TASK TO CARRY OUT:
Below are the records; copy each line in them that holds the word "break".

DATASET RECORDS:
----

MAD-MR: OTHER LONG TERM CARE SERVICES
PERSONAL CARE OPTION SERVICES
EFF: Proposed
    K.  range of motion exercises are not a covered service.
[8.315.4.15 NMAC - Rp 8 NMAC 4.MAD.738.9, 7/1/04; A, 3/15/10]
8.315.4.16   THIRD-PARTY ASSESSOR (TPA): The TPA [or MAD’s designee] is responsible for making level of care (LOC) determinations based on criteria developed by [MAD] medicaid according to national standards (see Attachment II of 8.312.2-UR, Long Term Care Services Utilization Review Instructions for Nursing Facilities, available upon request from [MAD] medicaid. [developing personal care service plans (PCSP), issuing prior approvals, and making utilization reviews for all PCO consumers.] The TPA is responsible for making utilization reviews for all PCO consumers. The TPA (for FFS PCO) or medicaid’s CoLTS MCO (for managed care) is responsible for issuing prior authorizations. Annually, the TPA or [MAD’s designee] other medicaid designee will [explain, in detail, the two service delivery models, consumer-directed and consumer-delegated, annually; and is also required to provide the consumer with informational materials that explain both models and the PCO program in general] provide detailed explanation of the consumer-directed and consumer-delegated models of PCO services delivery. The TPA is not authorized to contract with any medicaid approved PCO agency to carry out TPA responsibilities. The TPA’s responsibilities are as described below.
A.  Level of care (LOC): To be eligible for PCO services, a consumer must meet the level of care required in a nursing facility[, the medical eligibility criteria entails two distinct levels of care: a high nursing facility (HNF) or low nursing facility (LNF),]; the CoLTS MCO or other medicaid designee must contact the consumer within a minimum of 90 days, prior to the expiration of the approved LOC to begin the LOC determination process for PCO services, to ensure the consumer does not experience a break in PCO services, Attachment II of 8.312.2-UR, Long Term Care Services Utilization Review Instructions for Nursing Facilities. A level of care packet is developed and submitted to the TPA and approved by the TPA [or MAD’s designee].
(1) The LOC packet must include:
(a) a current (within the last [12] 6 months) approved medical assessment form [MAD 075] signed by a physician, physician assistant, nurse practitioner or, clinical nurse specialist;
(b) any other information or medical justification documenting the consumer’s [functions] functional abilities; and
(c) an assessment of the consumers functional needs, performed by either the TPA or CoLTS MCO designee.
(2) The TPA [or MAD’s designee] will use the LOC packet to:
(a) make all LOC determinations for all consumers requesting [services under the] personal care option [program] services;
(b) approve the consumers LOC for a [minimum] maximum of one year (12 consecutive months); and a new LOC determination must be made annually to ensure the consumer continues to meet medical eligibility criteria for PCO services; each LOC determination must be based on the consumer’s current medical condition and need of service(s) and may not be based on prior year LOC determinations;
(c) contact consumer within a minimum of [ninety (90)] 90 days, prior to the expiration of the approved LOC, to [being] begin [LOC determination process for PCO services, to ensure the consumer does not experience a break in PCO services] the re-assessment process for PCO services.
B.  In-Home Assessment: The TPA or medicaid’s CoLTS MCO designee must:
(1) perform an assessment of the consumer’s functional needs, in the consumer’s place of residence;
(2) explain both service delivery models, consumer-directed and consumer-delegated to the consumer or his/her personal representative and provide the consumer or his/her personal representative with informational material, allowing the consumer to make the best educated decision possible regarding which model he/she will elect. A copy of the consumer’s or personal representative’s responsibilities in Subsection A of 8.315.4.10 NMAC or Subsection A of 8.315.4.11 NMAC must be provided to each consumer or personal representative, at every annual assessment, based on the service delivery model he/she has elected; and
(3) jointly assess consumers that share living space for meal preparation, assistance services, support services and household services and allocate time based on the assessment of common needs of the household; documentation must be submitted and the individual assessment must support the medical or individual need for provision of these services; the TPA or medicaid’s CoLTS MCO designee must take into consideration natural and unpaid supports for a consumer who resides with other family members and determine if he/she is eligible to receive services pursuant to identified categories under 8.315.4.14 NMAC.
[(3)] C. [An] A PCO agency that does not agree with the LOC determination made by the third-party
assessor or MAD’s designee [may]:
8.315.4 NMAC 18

----

WRITTEN RESPONSE:
A.  Level of care (LOC): To be eligible for PCO services, a consumer must meet the level of care required in a nursing facility[, the medical eligibility criteria entails two distinct levels of care: a high nursing facility (HNF) or low nursing facility (LNF),]; the CoLTS MCO or other medicaid designee must contact the consumer within a minimum of 90 days, prior to the expiration of the approved LOC to begin the LOC determination process for PCO services, to ensure the consumer does not experience a break in PCO services, Attachment II of 8.312.2-UR, Long Term Care Services Utilization Review Instructions for Nursing Facilities. A level of care packet is developed and submitted to the TPA and approved by the TPA [or MAD’s designee].
(c) contact consumer within a minimum of [ninety (90)] 90 days, prior to the expiration of the approved LOC, to [being] begin [LOC determination process for PCO services, to ensure the consumer does not experience a break in PCO services] the re-assessment process for PCO services.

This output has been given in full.